In December of 1694, Mary II of England fell ill. Physicians who attended the stricken queen, half of the pair known as William and Mary, argued over a diagnosis, but before long it became clear that she had contracted a severe form of smallpox. She died three days after Christmas, and the news was carried across London by tolling bells.
By the winter of Queen Mary’s death, smallpox was a disease feared across Europe — and for good reason. Infecting indiscriminately, smallpox had gruesome symptoms, including characteristic fluid-filled sores, and killed about 30 percent of those it infected. The disease had been increasing in prevalence and virulence throughout the 1600s, and by the end of the century smallpox was a leading cause of death.

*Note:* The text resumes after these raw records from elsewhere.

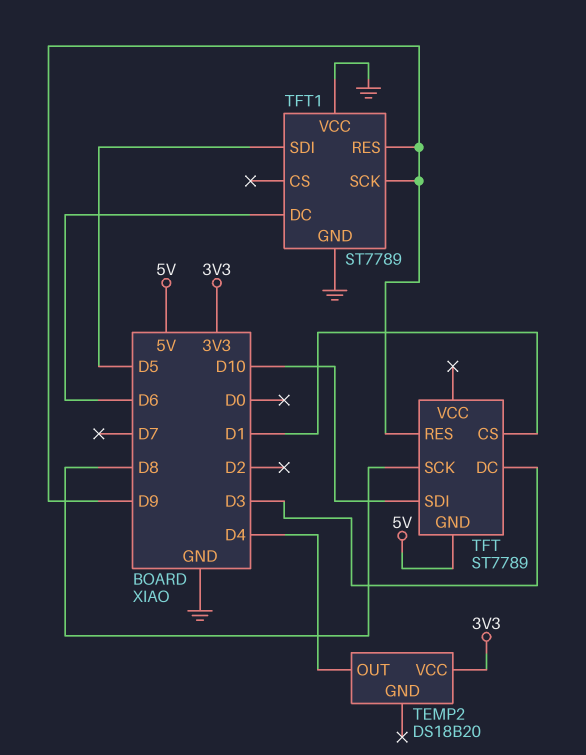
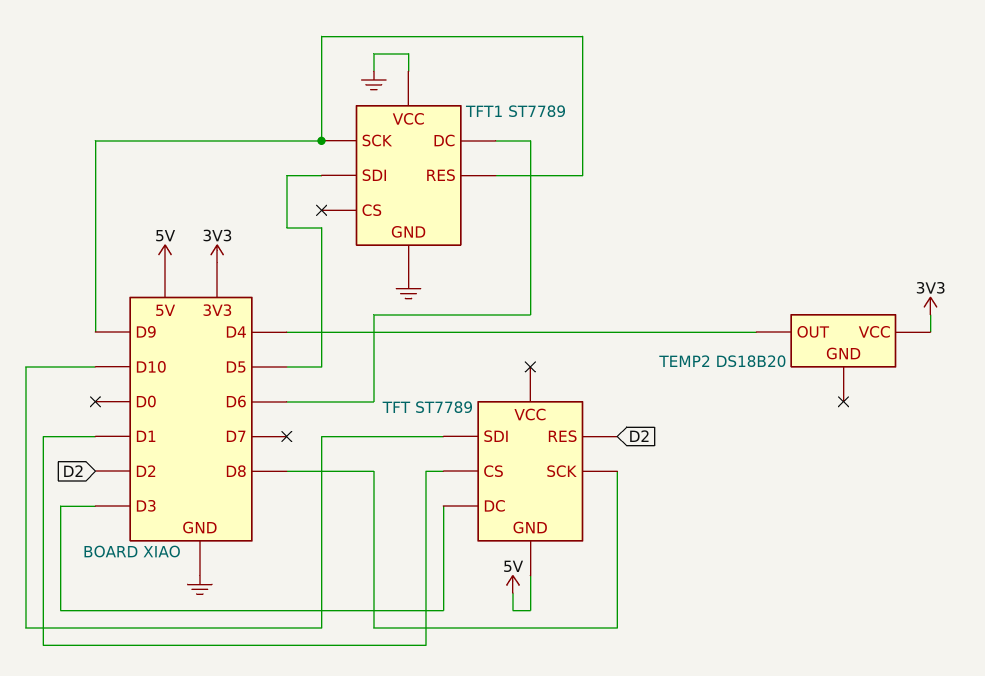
TFT pin RES: D9 -> D2

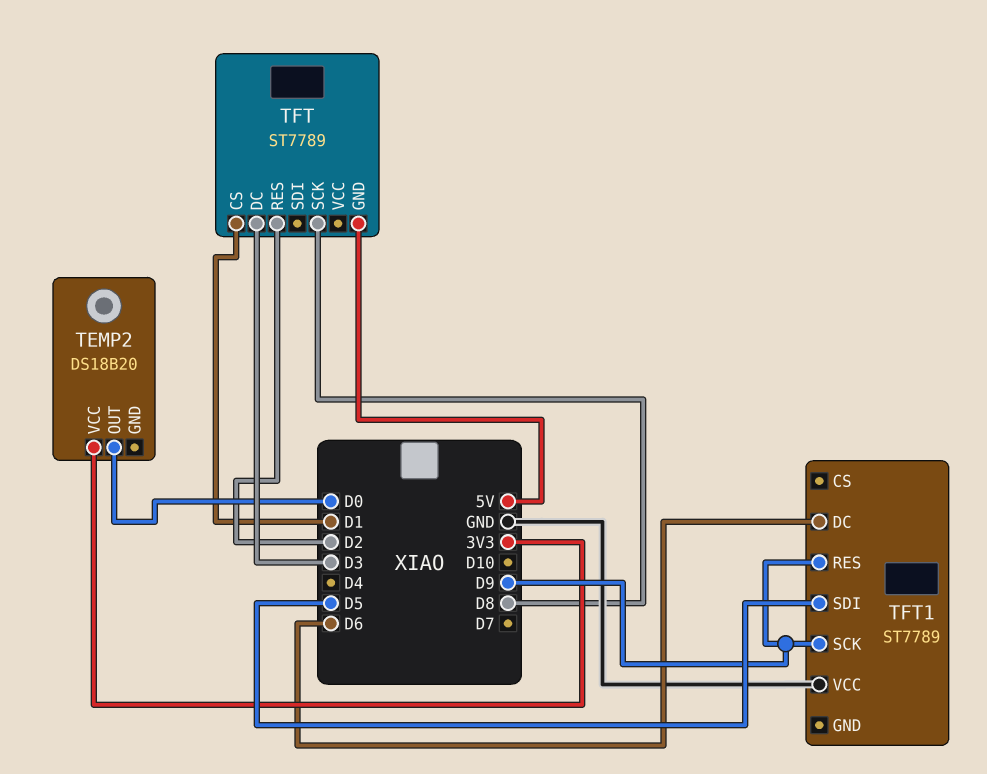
TEMP2 pin OUT: D4 -> D0
TFT pin SDI: D10 -> none
TFT1 pin GND: GND -> none

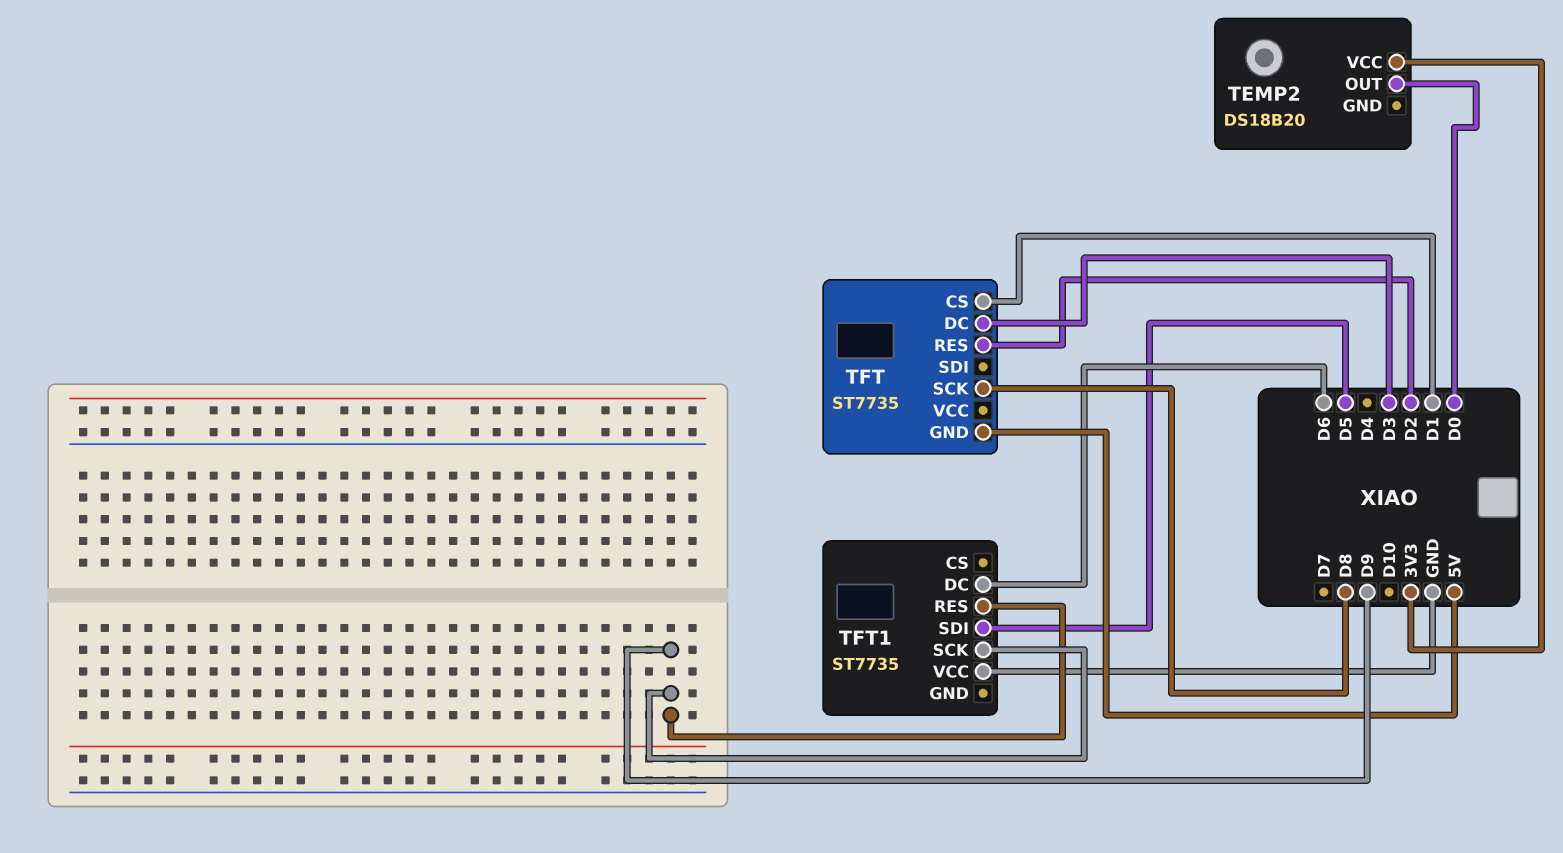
TFT: ST7789 -> ST7735
TFT1: ST7789 -> ST7735

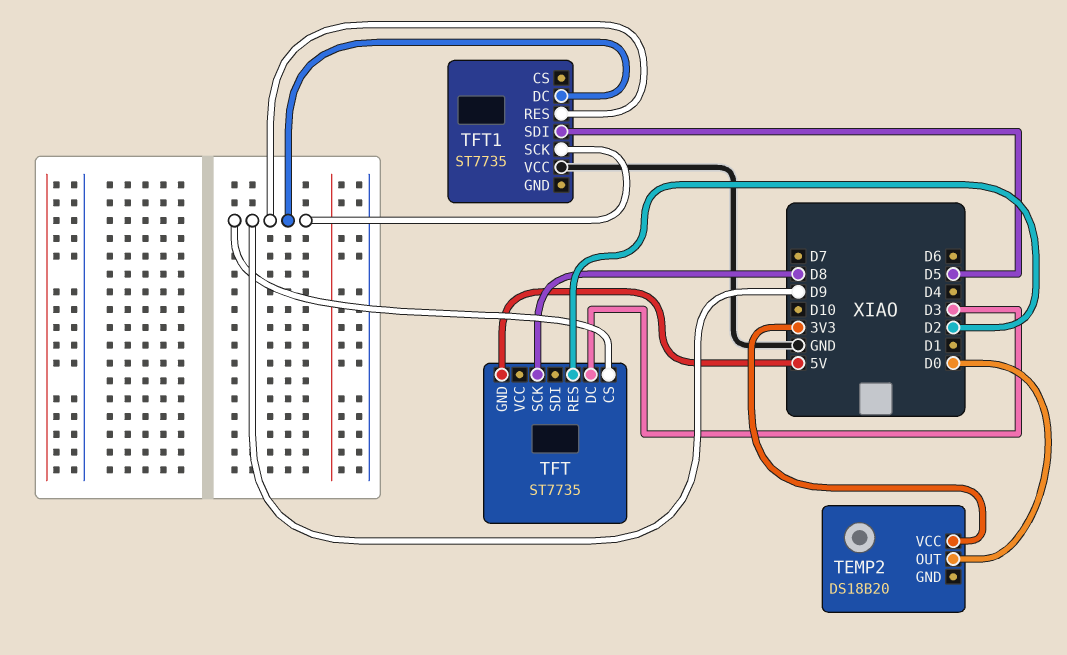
TFT pin CS: D1 -> D9
TFT1 pin DC: D6 -> D9

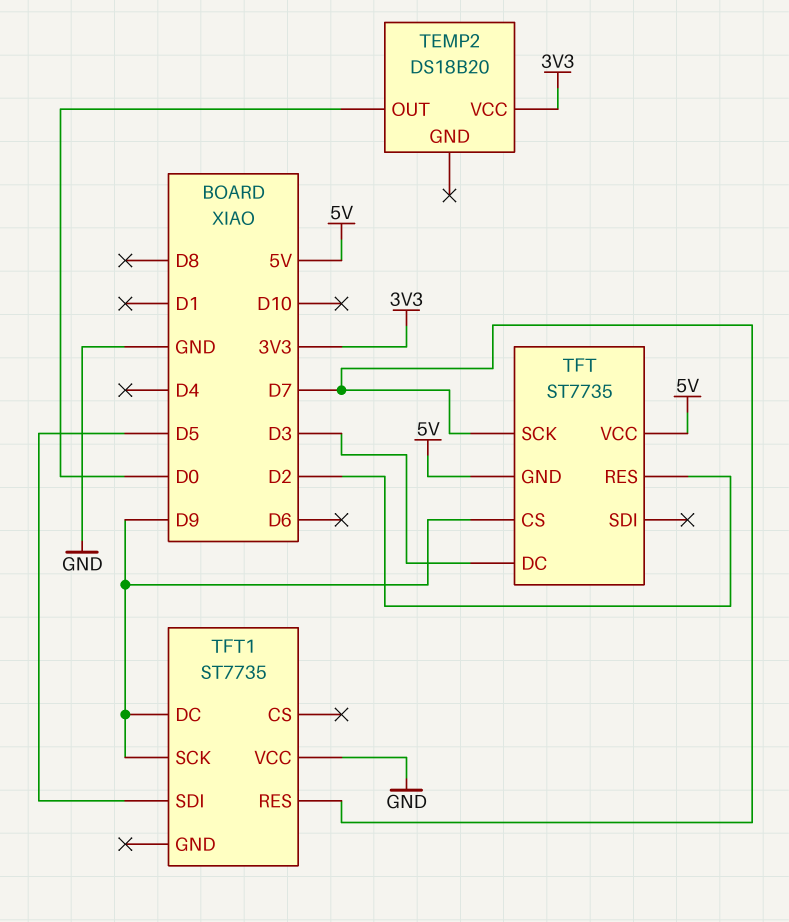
TFT pin SCK: D8 -> D7
TFT pin VCC: none -> 5V
TFT1 pin RES: D9 -> D7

People naturally sought ways to protect against the disease. It had been observed that those who had had smallpox would never contract it again, and so one preventative method involved the deliberate infection of an individual, called inoculation.
Inoculation predates vaccination, and the principle is similar, though with an important distinction. While modern vaccines rely on agents, such as killed microbes or surface proteins that resemble the pathogen, to stimulate an immune response, inoculation used live smallpox. Materials such as scabs were taken from sick individuals and directly used to infect healthy ones, such as by inserting it into a wound.
Inoculation tended to result in milder infections. The procedure could be performed using material from a patient who had a mild case of smallpox and was generally done to those in good health. It involved introducing the virus through a small wound rather than through smallpox’s natural respiratory route of transmission. Nevertheless, the inoculated patient was still given smallpox, and there remained a real risk of developing a serious case of the disease.
As a result, when the procedure was introduced into England from the East, primarily Constantinople, there was skepticism among the general populace and physicians alike. Major concerns included fears that smallpox contracted through inoculation would not protect against a natural infection and worries regarding how safe deliberately infecting people really was.
Proponents of inoculation, recognizing that they needed some empirical way to shed light on the procedure’s uncertainties and demonstrate its benefits, turned to mathematics.
One study was conducted by English scientist James Jurin and was presented to the Royal Society in 1723. Jurin sought to determine two points — whether inoculation successfully protected individuals and whether it was less dangerous than contracting smallpox naturally — and to this end he included data from the United States, looked through the London bills of mortality and compiled information from other practicing physicians.
Jurin calculated that while the chance of dying from natural smallpox was between two in 17 and two in 11, the risk of dying from smallpox received through inoculation was one in 50.
Jurin’s paper, eventually turned into a pamphlet, was so convincing that he published similar reports in four subsequent years. Each year it was shown that inoculation had a fatality rate eight to 10 times less than contracting smallpox naturally.
In continental Western Europe, where early skepticism of inoculation was more intense than in England, physicist and mathematician Daniel Bernoulli similarly sought to examine inoculation from a mathematical point of view.
Bernoulli, better known for his study of fluid dynamics and the resulting principle that bears his name, approached his analysis of inoculation from a different angle — seeking to determine how much life expectancy would increase if smallpox were no longer a cause of death. His work was first presented in 1760.
Bernoulli made use of differential equations, and in his model he considered populations to be divided into two groups: those susceptible to smallpox and those who had been previously infected and were thus immune. Comparing a hypothetical population in which smallpox was eradicated to real-world data, he determined that in a population without the disease, life expectancy would be increased by about three years.
He further calculated that as long as deaths due to inoculation remained less than approximately 1 in 10, the procedure would be a net benefit.
In the end, it is difficult to say just how much Jurin and Bernoulli’s analyses contributed to popularizing inoculation, especially the latter’s esoteric model. Furthermore, the issue of establishing the procedure’s worth lost relevance within a century due to the development of the first vaccine. When, in 1796, Edward Jenner used cowpox to protect a young boy against smallpox (a procedure that conferred the same benefits as inoculation without the risks) he changed medical history by introducing the idea of a vaccine.
This does not, however, trivialize the mathematicians’ work. Bernoulli’s model, in particular, is likely the first compartmental epidemiological model and is considered to be one of the first attempts to use a mathematical model to influence public health policy. His contributions continue to have influence in the present day.